▶ Задание 1:
Перепишите без изменений записи: всё от начала записей до строки с «[1454, 1488, 1517, 1516] StreetNumber: 64*» включительно.

▶ Исходный текст:
--------------------------------

Иван Ильин достоин внимания, а не очернения
Учение Льва Толстого получило обстоятельное и глубокое (а не только лишь оценочное, как у Бердяева) опровержение в самой знаменитой работе Ивана Александровича Ильина «О сопротивлении злу силой» (1926).
Отец Андрей упоминает эту работу, но лишь в порядке подтверждения своей мысли о том, что будто бы государство для Ильина «сакрально», лишь для того, чтобы привести пространную (на полторы страницы: 112-113) цитату из знаменитой статьи Николая Бердяева «Кошмар злого добра», где говорится, в частности: «И. Ильин, в сущности, смешивает государство с Церковью и приписывает государству цели, которые могут быть осуществлены лишь Церковью». Понятное дело, отец Андрей и не собирался приводить ответ Ильина на статью Бердяева («Кошмар Н.А.Бердяева. Необходимая оборона»), но поскольку в нем содержится ответ и отцу Андрею, нельзя не дать из него цитаты: «Если отрицать государственное дело нелепо, зловредно и фальшиво, то переоценивать государственное дело недопустимо, опасно и гибельно. Дело государстваявляется, по моему убеждению, второочередным,предварительно-отрицательным, не абсолютным, не праведным, и все же необходимым, ответственным и могущественным делом. Исследованию этой необходимости и пределов этой мощи и посвящена моя книга» (выделено автором цитаты). Видит ли читатель здесь хоть тень «сакрализации государства»?
Примечательно, что для того, чтобы подойти к обвинению Ивана Ильина в таковой, отец Андрей приводит вдохновенные и возвышенные слова философа (110) из главы «О патриотизме» его книги «О сущности правосознания», но затем не только «уравновешивает» их вдохновенность своим обвинением и «мощной» цитатой из Бердяева, но не забывает также сказать читателю о расположении И. Ильина к фашизму. Надо признать, что расположение это имело место — как к реакции на опасность европейского большевизма, однако Кордочкин утверждает, будто и после Второй мировой войны Иван Ильин расположение это сохранял: «После войны Ильин относился к фашизму более сдержанно, в большей степени оправдывая, чем восхваляя («О фашизме» в сборнике «Наши задачи») » (111)

--------------------------------

▶ Данные:
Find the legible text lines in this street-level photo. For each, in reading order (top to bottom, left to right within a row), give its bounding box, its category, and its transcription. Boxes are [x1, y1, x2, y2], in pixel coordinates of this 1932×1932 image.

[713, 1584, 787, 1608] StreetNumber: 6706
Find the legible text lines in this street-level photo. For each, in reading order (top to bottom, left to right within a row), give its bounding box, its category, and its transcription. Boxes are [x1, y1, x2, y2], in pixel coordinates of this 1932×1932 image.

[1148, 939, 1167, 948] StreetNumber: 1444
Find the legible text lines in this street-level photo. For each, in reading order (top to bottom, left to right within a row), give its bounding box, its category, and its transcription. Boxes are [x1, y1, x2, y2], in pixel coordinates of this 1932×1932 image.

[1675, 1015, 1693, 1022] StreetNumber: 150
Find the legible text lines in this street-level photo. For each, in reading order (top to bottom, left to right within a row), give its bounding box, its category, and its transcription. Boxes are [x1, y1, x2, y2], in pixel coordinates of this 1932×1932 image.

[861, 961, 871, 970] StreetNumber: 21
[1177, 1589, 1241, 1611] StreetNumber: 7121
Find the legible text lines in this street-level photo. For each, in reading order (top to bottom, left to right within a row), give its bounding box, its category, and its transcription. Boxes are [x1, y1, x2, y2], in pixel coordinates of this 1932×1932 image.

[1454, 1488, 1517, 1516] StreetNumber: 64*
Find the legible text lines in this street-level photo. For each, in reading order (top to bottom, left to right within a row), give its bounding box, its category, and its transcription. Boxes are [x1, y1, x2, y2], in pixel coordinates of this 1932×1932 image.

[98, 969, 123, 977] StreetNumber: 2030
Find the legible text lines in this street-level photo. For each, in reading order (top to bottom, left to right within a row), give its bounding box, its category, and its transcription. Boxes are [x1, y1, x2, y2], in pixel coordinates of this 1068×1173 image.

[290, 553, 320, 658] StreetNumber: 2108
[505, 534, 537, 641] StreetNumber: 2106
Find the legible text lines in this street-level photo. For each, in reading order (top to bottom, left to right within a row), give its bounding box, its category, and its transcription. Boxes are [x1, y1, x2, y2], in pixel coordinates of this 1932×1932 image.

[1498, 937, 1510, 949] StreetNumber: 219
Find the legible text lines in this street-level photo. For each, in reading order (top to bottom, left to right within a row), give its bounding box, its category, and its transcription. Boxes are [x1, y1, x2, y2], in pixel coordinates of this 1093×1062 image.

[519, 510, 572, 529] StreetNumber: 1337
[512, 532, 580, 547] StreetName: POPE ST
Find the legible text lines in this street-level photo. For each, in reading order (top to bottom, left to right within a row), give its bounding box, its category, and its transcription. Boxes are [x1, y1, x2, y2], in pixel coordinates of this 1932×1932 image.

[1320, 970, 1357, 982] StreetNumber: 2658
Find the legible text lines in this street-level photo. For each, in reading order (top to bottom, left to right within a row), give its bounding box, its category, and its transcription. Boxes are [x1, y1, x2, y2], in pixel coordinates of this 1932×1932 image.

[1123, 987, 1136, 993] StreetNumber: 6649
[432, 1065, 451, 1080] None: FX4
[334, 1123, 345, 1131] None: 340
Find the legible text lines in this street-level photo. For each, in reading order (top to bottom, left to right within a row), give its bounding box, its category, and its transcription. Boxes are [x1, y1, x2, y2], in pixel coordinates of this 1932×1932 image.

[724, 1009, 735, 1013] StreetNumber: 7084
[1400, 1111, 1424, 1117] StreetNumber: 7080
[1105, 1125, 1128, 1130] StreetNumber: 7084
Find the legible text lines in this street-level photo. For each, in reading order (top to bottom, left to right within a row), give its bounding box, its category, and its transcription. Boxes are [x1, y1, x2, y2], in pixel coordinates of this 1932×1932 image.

--------------------------------

▶ Задание 2:
Согласно тексту об Иване Ильине, в каком году вышла его работа «О сопротивлении злу силой»?

▶ Правильный ответ 1:
Find the legible text lines in this street-level photo. For each, in reading order (top to bottom, left to right within a row), give its bounding box, its category, and its transcription. Boxes are [x1, y1, x2, y2], in pixel coordinates of this 1932×1932 image.

[713, 1584, 787, 1608] StreetNumber: 6706
Find the legible text lines in this street-level photo. For each, in reading order (top to bottom, left to right within a row), give its bounding box, its category, and its transcription. Boxes are [x1, y1, x2, y2], in pixel coordinates of this 1932×1932 image.

[1148, 939, 1167, 948] StreetNumber: 1444
Find the legible text lines in this street-level photo. For each, in reading order (top to bottom, left to right within a row), give its bounding box, its category, and its transcription. Boxes are [x1, y1, x2, y2], in pixel coordinates of this 1932×1932 image.

[1675, 1015, 1693, 1022] StreetNumber: 150
Find the legible text lines in this street-level photo. For each, in reading order (top to bottom, left to right within a row), give its bounding box, its category, and its transcription. Boxes are [x1, y1, x2, y2], in pixel coordinates of this 1932×1932 image.

[861, 961, 871, 970] StreetNumber: 21
[1177, 1589, 1241, 1611] StreetNumber: 7121
Find the legible text lines in this street-level photo. For each, in reading order (top to bottom, left to right within a row), give its bounding box, its category, and its transcription. Boxes are [x1, y1, x2, y2], in pixel coordinates of this 1932×1932 image.

[1454, 1488, 1517, 1516] StreetNumber: 64*

▶ Правильный ответ 2:
В 1926 году.